Work order
Look for the word "ACCESORIOS" in the material below, then report each line where it occurs.

=== Begin Enclosure ===

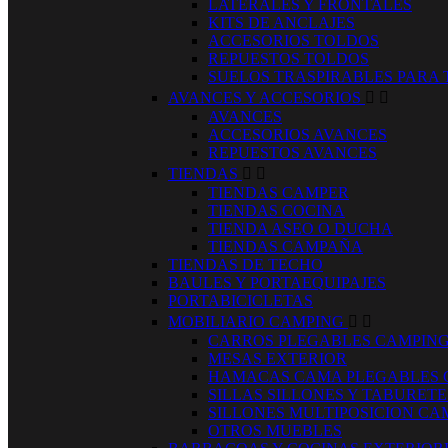
LATERALES Y FRONTALES
KITS DE ANCLAJES
ACCESORIOS TOLDOS
REPUESTOS TOLDOS
SUELOS TRASPIRABLES PARA
AVANCES Y ACCESORIOS


AVANCES
ACCESORIOS AVANCES
REPUESTOS AVANCES
TIENDAS


TIENDAS CAMPER
TIENDAS COCINA
TIENDA ASEO O DUCHA
TIENDAS CAMPAÑA
TIENDAS DE TECHO
BAULES Y PORTAEQUIPAJES
PORTABICICLETAS
MOBILIARIO CAMPING


CARROS PLEGABLES CAMPIN
MESAS EXTERIOR
HAMACAS CAMA PLEGABLES 
SILLAS SILLONES Y TABURET
SILLONES MULTIPOSICION CA
OTROS MUEBLES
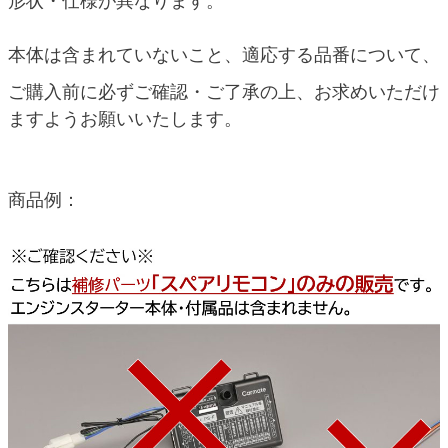
形状・仕様が異なります。
本体は含まれていないこと、適応する品番について、
ご購入前に必ずご確認・ご了承の上、お求めいただけ
ますようお願いいたします。
商品例：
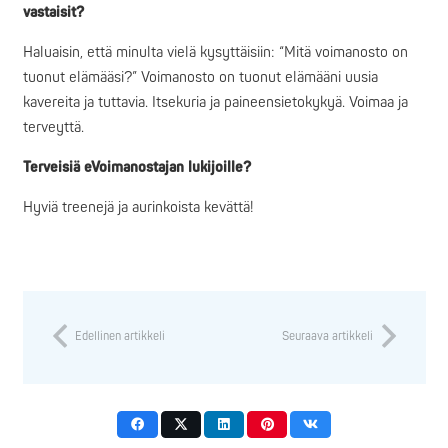
vastaisit?
Haluaisin, että minulta vielä kysyttäisiin: “Mitä voimanosto on
tuonut elämääsi?” Voimanosto on tuonut elämääni uusia
kavereita ja tuttavia. Itsekuria ja paineensietokykyä. Voimaa ja
terveyttä.
Terveisiä eVoimanostajan lukijoille?
Hyviä treenejä ja aurinkoista kevättä!
Edellinen artikkeli
Seuraava artikkeli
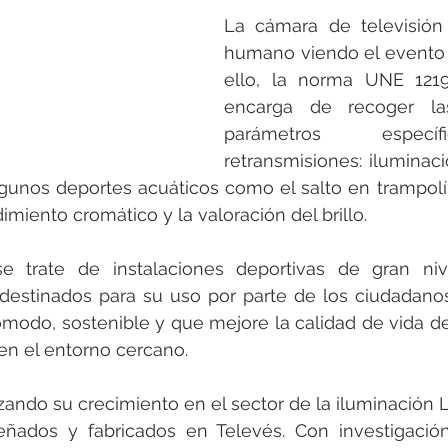
La cámara de televisión
humano viendo el evento e
ello, la norma UNE 1219
encarga de recoger las
parámetros especí
retransmisiones: iluminaci
algunos deportes acuáticos como el salto en trampolín
imiento cromático y la valoración del brillo.
 se trate de instalaciones deportivas de gran niv
 destinados para su uso por parte de los ciudadanos
modo, sostenible y que mejore la calidad de vida de 
en el entorno cercano.
zando su crecimiento en el sector de la iluminación L
eñados y fabricados en Televés. Con investigación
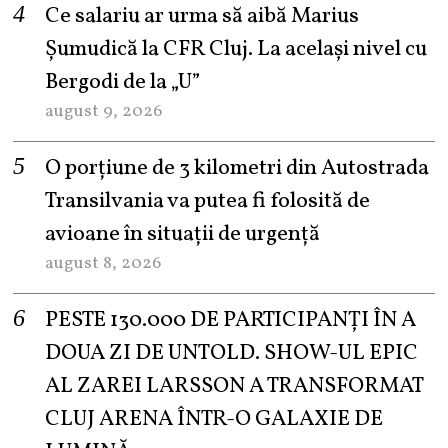
Ce salariu ar urma să aibă Marius
Șumudică la CFR Cluj. La același nivel cu
Bergodi de la „U”
august 9, 2026
O porțiune de 3 kilometri din Autostrada
Transilvania va putea fi folosită de
avioane în situații de urgență
august 8, 2026
PESTE 130.000 DE PARTICIPANȚI ÎN A
DOUA ZI DE UNTOLD. SHOW-UL EPIC
AL ZAREI LARSSON A TRANSFORMAT
CLUJ ARENA ÎNTR-O GALAXIE DE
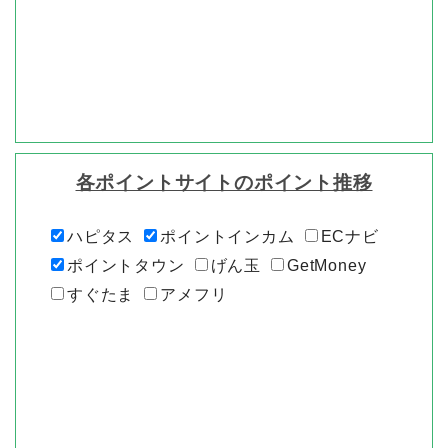
各ポイントサイトのポイント推移
ハピタス
ポイントインカム
ECナビ
ポイントタウン
げん玉
GetMoney
すぐたま
アメフリ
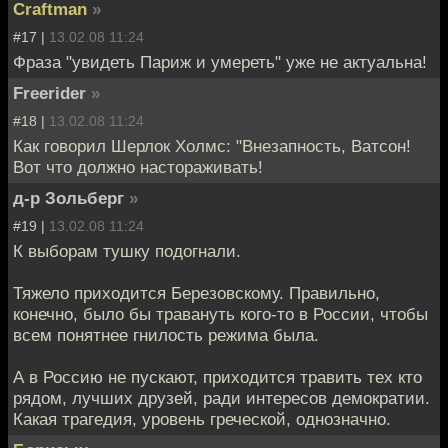
Craftman
»
#17 |
13.02.08 11:24
Фраза "увидеть Париж и умереть" уже не актуальна!
Freerider
»
#18 |
13.02.08 11:24
Как говорил Шерлок Холмс: "Внезапность, Ватсон!
Вот что должно настораживать!
д-р Зольберг
»
#19 |
13.02.08 11:24
К выборам тушку подогнали.
Тяжело приходится Березовскому. Правильно,
конечно, было бы травануть кого-то в России, чтобы
всем понятнее гнилость режима была.
А в Россию не пускают, приходится травить тех кто
рядом, лучших друзей, ради интересов демократии.
Какая трагедия, уровень греческой, однозначно.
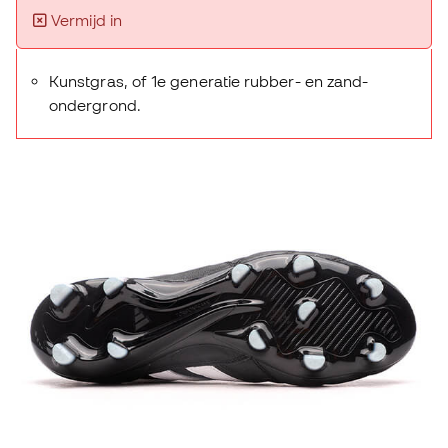
Vermijd in
Kunstgras, of 1e generatie rubber- en zand-
ondergrond.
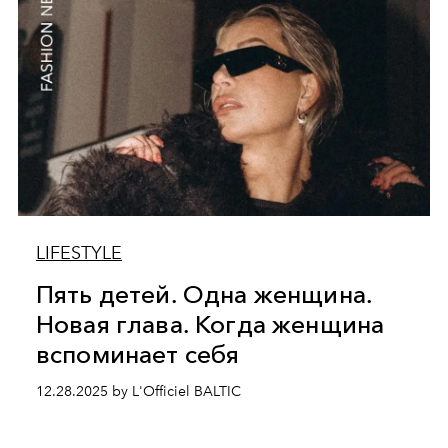
LIFESTYLE
Пять детей. Одна женщина.
Новая глава. Когда женщина
вспоминает себя
12.28.2025 by L'Officiel BALTIC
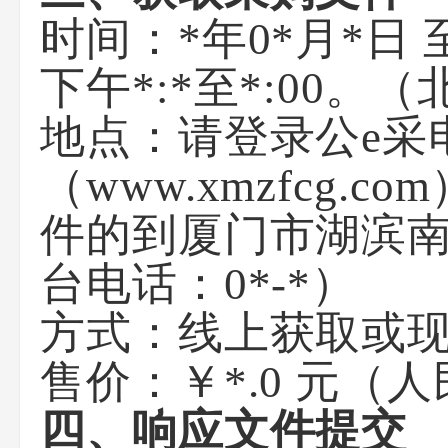
时间：*年0*月*日 
下午*:*至*:00
地点：请登录公e采
（www.xmzfcg
件的到厦门市湖滨南
台电话：0*-*）
方式：线上获取或
售价：￥*.0 元（
四、响应文件提交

=== End Enclosure ===

Written reply
ACCESORIOS TOLDOS
AVANCES Y ACCESORIOS
ACCESORIOS AVANCES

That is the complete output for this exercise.